Extending vaccines to the worlds poorest
–Joe Cerrell is director of Global Health Policy and Advocacy at the Bill & Melinda Gates foundation. He oversees the foundation’s global health communications, public policy, and international finance. The views expressed are his own. –
I recently took my three-year-old twin daughters to their annual doctor visit, where they received their latest round of routine vaccinations. Thanks to the miracle of vaccines, I know my daughters will be protected for life against measles, tetanus, and other diseases that were once serious threats. But incredibly, millions of children in poor countries still die from diseases that could easily be prevented with the effective, affordable vaccines that Americans take for granted.
Fortunately, that is starting to change. This week, a landmark report from the World Health Organization, UNICEF, and the World Bank concludes that a renewed global push on childhood immunization has raised the number of children vaccinated to an all-time high. The authors find that vaccines now save 2.5 million lives worldwide every year.
(Read related Reuters story: Global immunizations hit record but miss millions.)
As we continue expanding access to basic vaccines that have existed for decades, we also need to ensure that new vaccines quickly reach children in need. Typically, when new vaccines are invented, they don’t become available in poor countries until years, or even decades, after being introduced in the U.S. What’s more, effective vaccines don’t yet exist for some of the developing world’s biggest killers, like malaria and HIV.
This situation is a classic case of markets failing the world’s poorest people. Because poor countries have limited ability to pay, vaccine makers have little incentive to make the enormous investments required to develop and manufacture new vaccines for the developing world. So vaccines remain unavailable where they could save the most lives.
Now, innovative thinking on global markets promises to bring long-overdue change.
One of the most exciting new approaches takes aim at pneumococcal disease, a leading killer of children worldwide. While relatively unknown to Americans, pneumococcal disease causes the deaths of more than a million young children worldwide each year, 90 percent of them in developing countries.
If you’re an American parent like me, your kids are probably protected against pneumococcal disease by a vaccine called Prevnar, made by Wyeth. But this and other pneumococcal vaccines were designed for use in wealthy nations. They don’t protect against the types of the disease that are common in the developing world.
That is about to change thanks to a groundbreaking partnership launched with financial support from the governments of Italy, the UK, Canada, Norway, and Russia, along with the Bill & Melinda Gates Foundation. Known as the Advance Market Commitment, or AMC, the effort could save the lives of seven million children over the next 20 years.

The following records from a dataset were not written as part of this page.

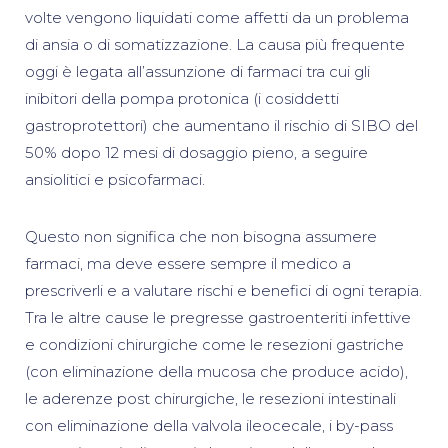
volte vengono liquidati come affetti da un problema
di ansia o di somatizzazione. La causa più frequente
oggi è legata all’assunzione di farmaci tra cui gli
inibitori della pompa protonica (i cosiddetti
gastroprotettori) che aumentano il rischio di SIBO del
50% dopo 12 mesi di dosaggio pieno, a seguire
ansiolitici e psicofarmaci.
Questo non significa che non bisogna assumere
farmaci, ma deve essere sempre il medico a
prescriverli e a valutare rischi e benefici di ogni terapia.
Tra le altre cause le pregresse gastroenteriti infettive
e condizioni chirurgiche come le resezioni gastriche
(con eliminazione della mucosa che produce acido),
le aderenze post chirurgiche, le resezioni intestinali
con eliminazione della valvola ileocecale, i by-pass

The AMC applies a concept that is simple but had never been tried before. In essence, the six donors have made a promise: If vaccine makers develop and produce affordable pneumococcal vaccines designed specifically for poor countries, then the donors will buy them. By committing $1.5 billion, in advance, they’re helping to create a predictable market where none existed before. With the necessary incentives in place, vaccine makers can make the investments needed to develop the new vaccines and manufacture them on a large scale.
To qualify for the AMC, participating companies must make long-term, binding commitments to provide the new vaccines at affordable prices. Thanks to donor funding and the manufacturers’ pricing commitments, developing countries will be able to purchase the vaccines at guaranteed prices of no more than $3.50 per dose. The first of the new vaccines could become available as soon as 2010. Developing countries are already signing up to purchase them.
If the AMC for pneumococcal vaccines proves successful, a similar model could be used to quicken the development of other urgently needed drugs and vaccines, such as new vaccines against tuberculosis, the cause of some 1.8 million deaths worldwide each year.
The AMC is one of several new initiatives that are creatively using market principles to save lives in the developing world. For example, through a partnership launched earlier this year, donors are negotiating with manufacturers to dramatically reduce prices on the most effective drugs against malaria. By making these prices comparable with those of older, much less effective drugs, they hope to greatly increase the number of patients who are successfully treated. In another effort, the World Bank and donor governments have quickly raised billions of dollars for childhood immunization by issuing bonds in the global capital markets. The funding unlocked by these bonds could help to immunize 500 million children worldwide.
Vaccines are arguably humanity’s greatest scientific achievement, and have already saved countless lives over the last 50 years. Today, the AMC and other new approaches offer more ways to extend the benefits of vaccines to everyone in need. With millions of lives still at stake, it’s time to use them.